Task brief:
Please give every line of the items below as a JSON list of strings, one string per line, leaving out blank lines and the pictures.
┄┄┄┄┄┄┄┄┄┄
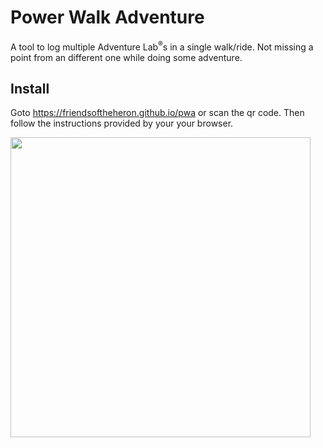 # Power Walk Adventure

A tool to log multiple Adventure Lab<sup>®</sup>s in a single walk/ride.
Not missing a point from an different one while doing some adventure.

## Install
Goto <https://friendsoftheheron.github.io/pwa> or scan the qr code.
Then follow the instructions provided by your your browser.

[<img width="480" height="480" src="https://friendsoftheheron.github.io/pwa/images/qr-code.svg">](https://friendsoftheheron.github.io/pwa)
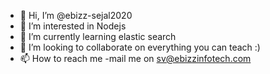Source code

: - 👋 Hi, I’m @ebizz-sejal2020
- 👀 I’m interested in Nodejs
- 🌱 I’m currently learning elastic search
- 💞️ I’m looking to collaborate on everything you can teach :)
- 📫 How to reach me -mail me on sv@ebizzinfotech.com

<!---
ebizz-sejal2020/ebizz-sejal2020 is a ✨ special ✨ repository because its `README.md` (this file) appears on your GitHub profile.
You can click the Preview link to take a look at your changes.
--->
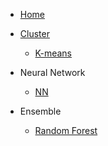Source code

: * [Home](/#/)

* [Cluster](/ml/unsupervised/readme.md)

    * [K-means](/ml/unsupervised/cluster/k_means.md)

* Neural Network

    * [NN](/ml/unsupervised/neural_network/nn.md)

* Ensemble

    * [Random Forest](/ml/unsupervised/ensemble/random_forest.md)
┄┄┄┄┄┄┄┄┄┄
Answer for this exercise:
[
  " # Power Walk Adventure",
  "A tool to log multiple Adventure Lab<sup>®</sup>s in a single walk/ride.",
  "Not missing a point from an different one while doing some adventure.",
  "## Install",
  "Goto <https://friendsoftheheron.github.io/pwa> or scan the qr code.",
  "Then follow the instructions provided by your your browser.",
  "[<img width=\"480\" height=\"480\" src=\"https://friendsoftheheron.github.io/pwa/images/qr-code.svg\">](https://friendsoftheheron.github.io/pwa)",
  "Source code",
  ": - 👋 Hi, I’m @ebizz-sejal2020",
  "- 👀 I’m interested in Nodejs",
  "- 🌱 I’m currently learning elastic search",
  "- 💞️ I’m looking to collaborate on everything you can teach :)",
  "- 📫 How to reach me -mail me on sv@ebizzinfotech.com",
  "<!---",
  "ebizz-sejal2020/ebizz-sejal2020 is a ✨ special ✨ repository because its `README.md` (this file) appears on your GitHub profile.",
  "You can click the Preview link to take a look at your changes.",
  "--->",
  "Source code",
  ": * [Home](/#/)",
  "* [Cluster](/ml/unsupervised/readme.md)",
  "    * [K-means](/ml/unsupervised/cluster/k_means.md)",
  "* Neural Network",
  "    * [NN](/ml/unsupervised/neural_network/nn.md)",
  "* Ensemble",
  "    * [Random Forest](/ml/unsupervised/ensemble/random_forest.md)"
]